His thoughts were aptly seconded by Kiran Mazumdar Shaw, Chairman of Biocon.

“Gene editing is a digital technology and there is a convergence of life sciences and software. Karnataka is already readying itself for this revolution,” Shaw said. She added that Bengaluru is the fourth biggest startup hub in the world, with Karnataka accounting for 40 percent of the startups in the country. “Karnataka has 60 percent of the lifetech startups of the 1200 startups in the country,” she said.

The lifetech startup ecosystem itself has created 3000 co-founders in Karnataka. Thirty percent of these entrepreneurs are women. Shaw said that the USFDA approved a digital medical tablet this week where the tablet sits in the stomach and uses radio signals to diagnose problems with the body.

“Karnataka is a global leader in tech and the government is setting up centres of excellence in several technologies,” R Chandrasekhar, Chairman of Nasscom, said. He added that perhaps the only challenge was to be up to speed with the Infrastructure.

While all the leaders present at the event praised Karnataka for producing talent for the tech and the biotech industries, they blamed it for the bottlenecks in the form of bad roads and management of civic infrastructure. For the state to be ahead, it needs to invest in infrastructure jointly with investing in talent.

By 2022, Bengaluru plans to have 250 kms of metro to decongest the city. “We will solve the infrastructure issue and are already working on it,” R V Deshpande said. He added that we are in the age of disruption and EVs are coming. “Karnataka will invest in medtech, robotics, and AI,” he said.

“When we came here 20 years ago, we clearly came here for the talent and we are fostering that talent in Karnataka. Karnataka will continue to be a leader in the hi-tech industry,” Dipesh Shah, MD of the Samsung R&D Institute in India, said.

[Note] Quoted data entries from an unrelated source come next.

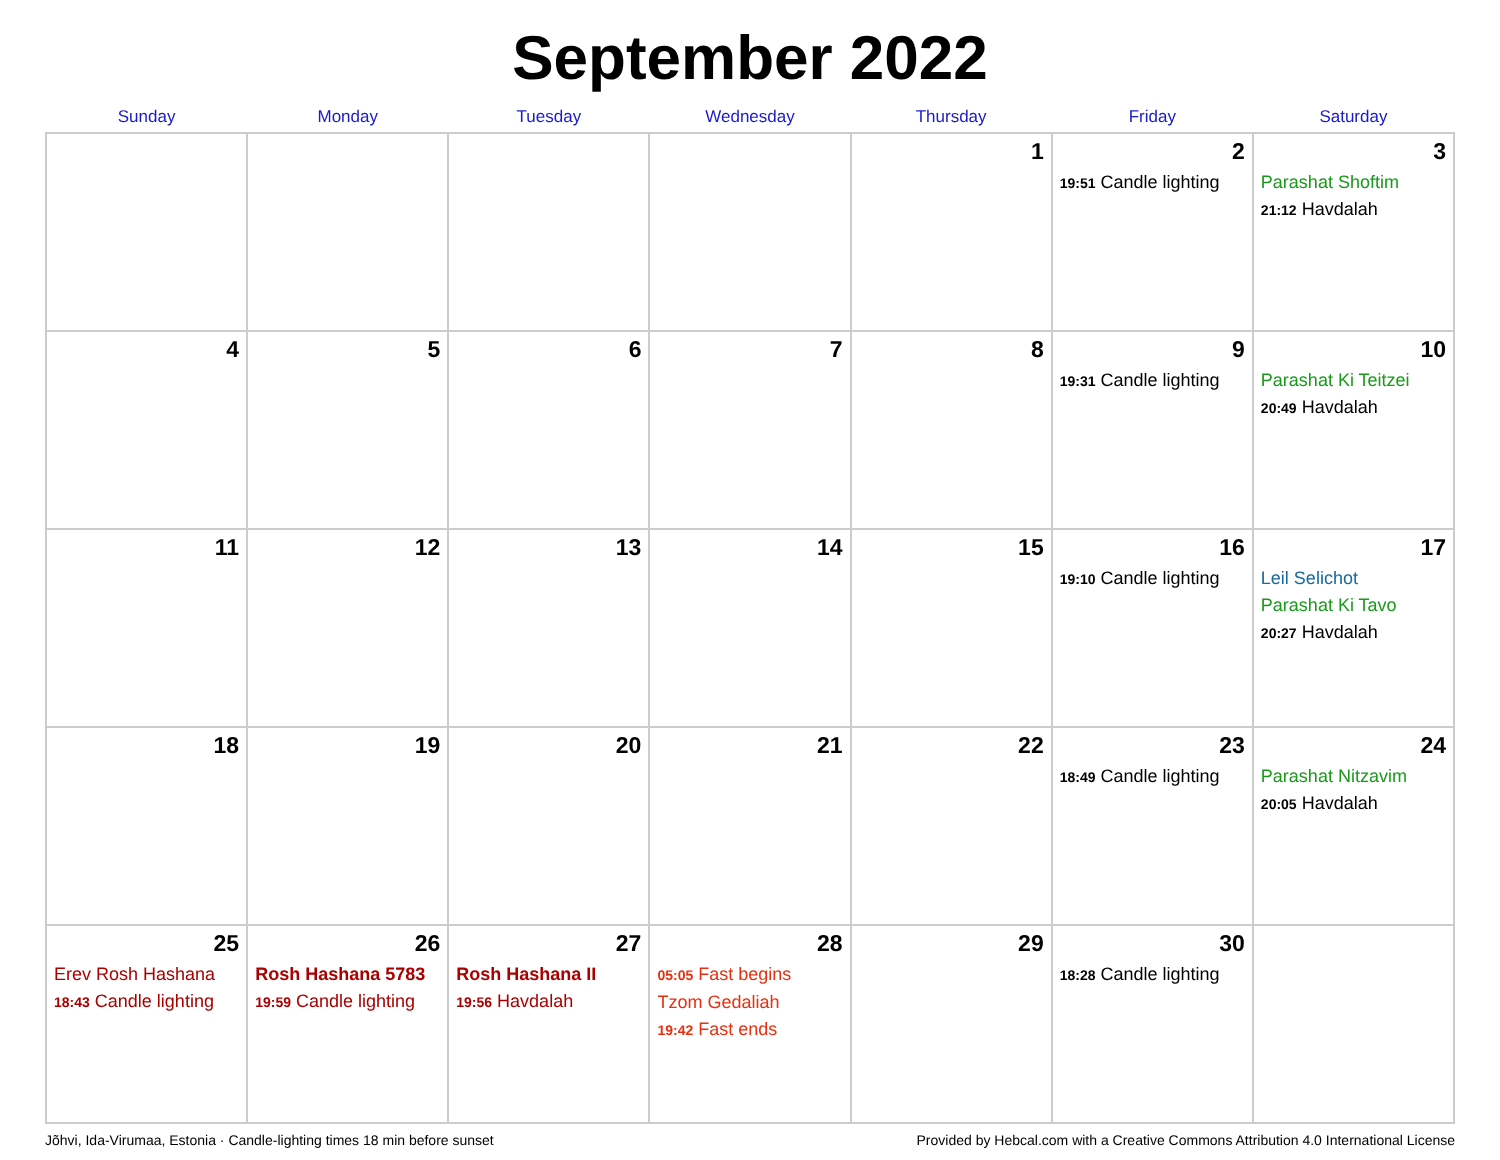September 2022
| Sunday | Monday | Tuesday | Wednesday | Thursday | Friday | Saturday |
| --- | --- | --- | --- | --- | --- | --- |
| | | | | 1 | 2 19:51 Candle lighting | 3 Parashat Shoftim 21:12 Havdalah |
| 4 | 5 | 6 | 7 | 8 | 9 19:31 Candle lighting | 10 Parashat Ki Teitzei 20:49 Havdalah |
| 11 | 12 | 13 | 14 | 15 | 16 19:10 Candle lighting | 17 Leil Selichot Parashat Ki Tavo 20:27 Havdalah |
| 18 | 19 | 20 | 21 | 22 | 23 18:49 Candle lighting | 24 Parashat Nitzavim 20:05 Havdalah |
| 25 Erev Rosh Hashana 18:43 Candle lighting | 26 Rosh Hashana 5783 19:59 Candle lighting | 27 Rosh Hashana II 19:56 Havdalah | 28 05:05 Fast begins Tzom Gedaliah 19:42 Fast ends | 29 | 30 18:28 Candle lighting | |
Jõhvi, Ida-Virumaa, Estonia · Candle-lighting times 18 min before sunset Provided by Hebcal.com with a Creative Commons Attribution 4.0 International License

The chair continued to agree with the fact that policies should be conducive to the growth of talent.

“It is about mentoring and about setting policies that can support new technologies like edtech, medtech, and agritech. Data is the future and privacy of citizens must be protected,” Vanitha Narayanan, MD of IBM India, said.

This week, TCS announced a partnership with Rolls-Royce to build a digital journey with data sciences and AI from Bengaluru. This partnership announces a shift in the mindset from the IT Services business model to an outcome-driven business model by using data to enhance value.

However, in this entire talk about Karnataka being a leader in AI and Machine Learning, the guest of honour from Finland, Anne Berner, said that there should not be protectionism and data should not be owned by a few large companies.

“There should be laws protecting the rights of citizens in the digital world. Interoperability is important along with multi-modality and we have to ensure that startups should be supported,” Berner said. She added that in Finland industries such as AI and Big Data are the key areas of investment.

Karnataka will remain ahead in the technology race because it created the first startup policy in the country in 1997 and continues to invest in knowledge. Like professor S Sadagopan says quoting an old Indian saying, “We only become great with our knowledge and not in the physical wealth that we own in our life.”